◆ **Document passage**:
>>>>
Using an epidemiological approach to maximize data survival in the internet of things

TL;DR

This paper introduces an epidemiological SIR model to enhance data survivability in IoT networks, accounting for dynamic topology and environmental hazards through theoretical analysis and simulations.

Contribution

It presents a novel compartmental SIR model tailored for IoT data survivability, incorporating network dynamics like node failure and regeneration.

Findings

The model effectively predicts data survival rates under various attack scenarios.

Simulations demonstrate the importance of network topology dynamics on data resilience.

The approach offers a new framework for designing robust IoT data management strategies.

Abstract

The internet of things (IoT) has gained worldwide attention in recent years. It transforms the everyday objects that surround us into proactive actors of the Internet, generating and consuming information. An important issue related to the appearance of such large-scale self-coordinating IoT is the reliability and the collaboration between the objects in the presence of environmental hazards. High failure rates lead to significant loss of data. Therefore, data survivability is a main challenge of the IoT. In this paper, we have developed a compartmental e-Epidemic SIR (Susceptible-Infectious-Recovered) model to save the data in the network and let it survive after attacks. Furthermore, our model takes into account the dynamic topology of the network where natural death (crashing nodes) and birth are defined and analyzed. Theoretical methods and simulations are employed to solve and simulate the system of equations developed and to analyze the model.
<<<<
◆ **About this task**: Copy the passage of the IoT data survivability text that begins at the words "It presents a" and stops after "on data resilience.", switching "attack scenarios" to "failure scenarios".

◆ **Supplied material**:
>>>>
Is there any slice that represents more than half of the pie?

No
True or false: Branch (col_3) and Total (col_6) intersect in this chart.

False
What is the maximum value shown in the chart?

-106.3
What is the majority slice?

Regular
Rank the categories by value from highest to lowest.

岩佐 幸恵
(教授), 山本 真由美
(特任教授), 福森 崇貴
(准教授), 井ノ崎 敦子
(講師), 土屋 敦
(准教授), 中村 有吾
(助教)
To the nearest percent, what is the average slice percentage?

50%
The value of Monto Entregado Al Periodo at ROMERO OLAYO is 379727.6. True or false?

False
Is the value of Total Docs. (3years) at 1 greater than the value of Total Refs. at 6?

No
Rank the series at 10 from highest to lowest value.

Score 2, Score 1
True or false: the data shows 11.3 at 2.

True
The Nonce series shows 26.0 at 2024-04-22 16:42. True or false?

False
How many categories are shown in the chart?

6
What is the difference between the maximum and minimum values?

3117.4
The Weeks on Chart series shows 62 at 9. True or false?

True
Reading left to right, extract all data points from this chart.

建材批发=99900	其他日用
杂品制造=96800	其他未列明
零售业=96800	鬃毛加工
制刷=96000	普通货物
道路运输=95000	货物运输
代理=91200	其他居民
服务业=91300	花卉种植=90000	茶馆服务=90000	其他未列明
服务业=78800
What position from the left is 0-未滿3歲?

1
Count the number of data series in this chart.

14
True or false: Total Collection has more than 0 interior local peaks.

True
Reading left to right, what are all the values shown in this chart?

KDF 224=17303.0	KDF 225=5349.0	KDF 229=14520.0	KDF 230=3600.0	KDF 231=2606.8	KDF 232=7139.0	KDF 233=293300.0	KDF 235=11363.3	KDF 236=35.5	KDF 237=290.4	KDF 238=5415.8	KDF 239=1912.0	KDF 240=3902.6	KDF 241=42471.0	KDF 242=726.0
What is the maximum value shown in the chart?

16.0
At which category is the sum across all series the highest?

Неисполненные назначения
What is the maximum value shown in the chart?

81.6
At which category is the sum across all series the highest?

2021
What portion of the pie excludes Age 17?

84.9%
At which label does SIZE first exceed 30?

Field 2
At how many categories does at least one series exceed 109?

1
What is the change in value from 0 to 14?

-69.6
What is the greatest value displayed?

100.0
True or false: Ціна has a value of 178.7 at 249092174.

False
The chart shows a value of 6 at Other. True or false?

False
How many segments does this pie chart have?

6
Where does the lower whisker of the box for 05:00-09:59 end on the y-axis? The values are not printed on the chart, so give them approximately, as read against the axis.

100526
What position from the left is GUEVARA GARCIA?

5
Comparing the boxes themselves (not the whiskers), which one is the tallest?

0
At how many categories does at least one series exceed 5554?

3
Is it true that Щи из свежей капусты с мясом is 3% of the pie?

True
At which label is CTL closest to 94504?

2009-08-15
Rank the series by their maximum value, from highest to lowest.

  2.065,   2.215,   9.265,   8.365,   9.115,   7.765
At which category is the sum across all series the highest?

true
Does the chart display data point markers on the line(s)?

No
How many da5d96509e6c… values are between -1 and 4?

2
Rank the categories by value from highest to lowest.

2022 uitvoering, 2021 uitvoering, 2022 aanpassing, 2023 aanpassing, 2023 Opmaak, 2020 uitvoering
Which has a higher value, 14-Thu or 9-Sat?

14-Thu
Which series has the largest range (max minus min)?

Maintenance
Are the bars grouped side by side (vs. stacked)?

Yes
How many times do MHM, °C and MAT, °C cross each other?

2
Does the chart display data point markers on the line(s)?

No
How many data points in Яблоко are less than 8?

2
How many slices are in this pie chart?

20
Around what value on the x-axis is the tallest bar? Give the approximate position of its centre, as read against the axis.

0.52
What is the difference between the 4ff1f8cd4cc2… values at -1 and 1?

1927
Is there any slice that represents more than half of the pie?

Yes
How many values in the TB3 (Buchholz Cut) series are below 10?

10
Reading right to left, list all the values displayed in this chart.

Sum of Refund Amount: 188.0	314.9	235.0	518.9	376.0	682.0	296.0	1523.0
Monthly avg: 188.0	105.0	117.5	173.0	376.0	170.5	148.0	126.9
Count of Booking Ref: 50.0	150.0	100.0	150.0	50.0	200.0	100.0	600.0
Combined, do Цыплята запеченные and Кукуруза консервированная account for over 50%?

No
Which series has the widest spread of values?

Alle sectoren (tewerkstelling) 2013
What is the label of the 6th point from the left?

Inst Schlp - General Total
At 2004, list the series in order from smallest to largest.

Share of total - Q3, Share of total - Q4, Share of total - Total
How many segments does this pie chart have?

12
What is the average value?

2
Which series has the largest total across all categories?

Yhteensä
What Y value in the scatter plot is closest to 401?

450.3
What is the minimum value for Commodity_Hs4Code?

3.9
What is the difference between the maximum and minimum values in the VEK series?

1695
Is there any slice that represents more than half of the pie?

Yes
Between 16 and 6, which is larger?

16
<<<<
◆ **Your response**:
It presents a novel compartmental SIR model tailored for IoT data survivability, incorporating network dynamics like node failure and regeneration.

Findings

The model effectively predicts data survival rates under various failure scenarios.

Simulations demonstrate the importance of network topology dynamics on data resilience.